Mike thinks I am fussing too much, but he doesn’t know what I know—he doesn’t know what it is to be the one that’s different, the one that stands out, the one that everyone else sniggers about behind their back. For good measure, I take away Father’s home-made paisley-extended nightshirt and buy him a normal pair of pyjamas.

On Christmas Eve, in the morning, Mike and I go to visit Father at Sunny Bank. We knock on the door, but he doesn’t answer, so we go in anyway. “Hallo, Pappa!”

We find him crouching down on all fours, completely naked, on a mat which he lias placed in the centre of the floor in front of the window. Fortunately his flat is not overlooked. All the furniture has been pushed up against the walls.

“Pappa, what…?”

“Sshh!” He holds a finger up to his lips.

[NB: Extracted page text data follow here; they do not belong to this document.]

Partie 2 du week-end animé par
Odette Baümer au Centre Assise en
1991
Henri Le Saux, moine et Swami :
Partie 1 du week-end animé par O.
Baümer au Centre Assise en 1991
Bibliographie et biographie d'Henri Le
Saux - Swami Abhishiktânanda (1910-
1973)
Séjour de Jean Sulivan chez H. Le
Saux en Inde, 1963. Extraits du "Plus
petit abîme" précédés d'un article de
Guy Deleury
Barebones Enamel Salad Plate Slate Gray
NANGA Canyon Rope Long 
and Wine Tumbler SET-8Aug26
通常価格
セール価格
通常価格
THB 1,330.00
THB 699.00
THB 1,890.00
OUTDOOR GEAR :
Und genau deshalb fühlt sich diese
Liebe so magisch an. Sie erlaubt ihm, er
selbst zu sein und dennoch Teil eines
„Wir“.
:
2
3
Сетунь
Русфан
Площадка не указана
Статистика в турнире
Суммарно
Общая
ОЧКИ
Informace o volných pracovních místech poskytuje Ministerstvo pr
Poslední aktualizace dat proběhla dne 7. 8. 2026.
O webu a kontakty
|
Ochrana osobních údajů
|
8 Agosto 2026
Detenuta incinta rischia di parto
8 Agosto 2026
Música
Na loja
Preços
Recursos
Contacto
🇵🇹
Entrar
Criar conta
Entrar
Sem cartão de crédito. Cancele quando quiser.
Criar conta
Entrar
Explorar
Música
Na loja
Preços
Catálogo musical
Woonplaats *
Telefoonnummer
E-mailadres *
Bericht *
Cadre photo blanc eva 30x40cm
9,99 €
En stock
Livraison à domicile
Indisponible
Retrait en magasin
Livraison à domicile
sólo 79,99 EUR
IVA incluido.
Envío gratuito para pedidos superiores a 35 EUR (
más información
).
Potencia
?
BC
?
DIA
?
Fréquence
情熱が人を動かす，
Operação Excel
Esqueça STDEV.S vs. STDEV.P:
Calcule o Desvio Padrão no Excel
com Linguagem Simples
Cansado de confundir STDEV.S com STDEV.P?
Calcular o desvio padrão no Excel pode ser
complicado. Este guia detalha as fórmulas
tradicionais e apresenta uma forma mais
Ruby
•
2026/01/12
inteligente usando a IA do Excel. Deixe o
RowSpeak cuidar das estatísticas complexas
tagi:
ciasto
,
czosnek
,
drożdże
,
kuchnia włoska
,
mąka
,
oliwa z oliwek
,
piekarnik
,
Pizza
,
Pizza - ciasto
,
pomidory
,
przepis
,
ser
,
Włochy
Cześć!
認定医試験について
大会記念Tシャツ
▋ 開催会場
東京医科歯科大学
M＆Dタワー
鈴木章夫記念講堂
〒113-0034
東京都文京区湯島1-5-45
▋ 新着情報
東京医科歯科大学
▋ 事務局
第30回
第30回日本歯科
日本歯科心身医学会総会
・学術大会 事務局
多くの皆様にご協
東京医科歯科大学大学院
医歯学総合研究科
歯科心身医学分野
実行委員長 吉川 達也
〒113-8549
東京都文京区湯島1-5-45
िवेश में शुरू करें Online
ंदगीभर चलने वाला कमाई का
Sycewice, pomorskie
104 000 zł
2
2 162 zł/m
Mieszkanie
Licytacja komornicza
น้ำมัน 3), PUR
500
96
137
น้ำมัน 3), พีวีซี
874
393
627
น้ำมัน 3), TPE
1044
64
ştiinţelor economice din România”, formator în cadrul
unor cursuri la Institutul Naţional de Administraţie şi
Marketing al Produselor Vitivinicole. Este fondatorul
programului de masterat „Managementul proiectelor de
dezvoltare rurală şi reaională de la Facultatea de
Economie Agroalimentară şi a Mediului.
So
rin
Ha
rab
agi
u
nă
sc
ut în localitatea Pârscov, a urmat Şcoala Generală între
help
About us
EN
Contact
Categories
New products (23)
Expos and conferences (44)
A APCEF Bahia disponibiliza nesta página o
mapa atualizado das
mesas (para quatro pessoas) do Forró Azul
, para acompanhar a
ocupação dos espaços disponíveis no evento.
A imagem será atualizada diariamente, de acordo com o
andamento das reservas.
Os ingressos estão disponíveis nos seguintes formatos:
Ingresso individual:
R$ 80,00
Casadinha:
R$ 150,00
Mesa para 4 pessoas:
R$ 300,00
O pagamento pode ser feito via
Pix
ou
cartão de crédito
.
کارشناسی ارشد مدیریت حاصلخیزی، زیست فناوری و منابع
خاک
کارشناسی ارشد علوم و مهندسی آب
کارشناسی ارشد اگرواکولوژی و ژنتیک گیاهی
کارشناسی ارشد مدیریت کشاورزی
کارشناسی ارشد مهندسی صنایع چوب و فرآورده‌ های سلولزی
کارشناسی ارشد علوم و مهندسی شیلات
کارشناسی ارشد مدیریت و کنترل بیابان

Next, still crouching, he stretches out one skinny leg towards the back of the mat, then the other, and lowers himself down until he is lying on his stomach on the mat. He rests there for a moment, panting a little. The skin of his shrunken buttocks hangs loose, pearly white, almost translucent. Now he pushes himself up off the floor with his forearms, staggers to his feet and folds his hands palms together, eyes closed, as if in prayer. Then he pulls himself up to his full crooked height and stretches both arms out, reaching as high as he can into the air, breathes deeply, and turns towards us in all his shrivelled, aged, joyful nakedness.

“You see what I have learned yesterday?”

He raises his arms once more, draws a deep breath. “I salute the sun!”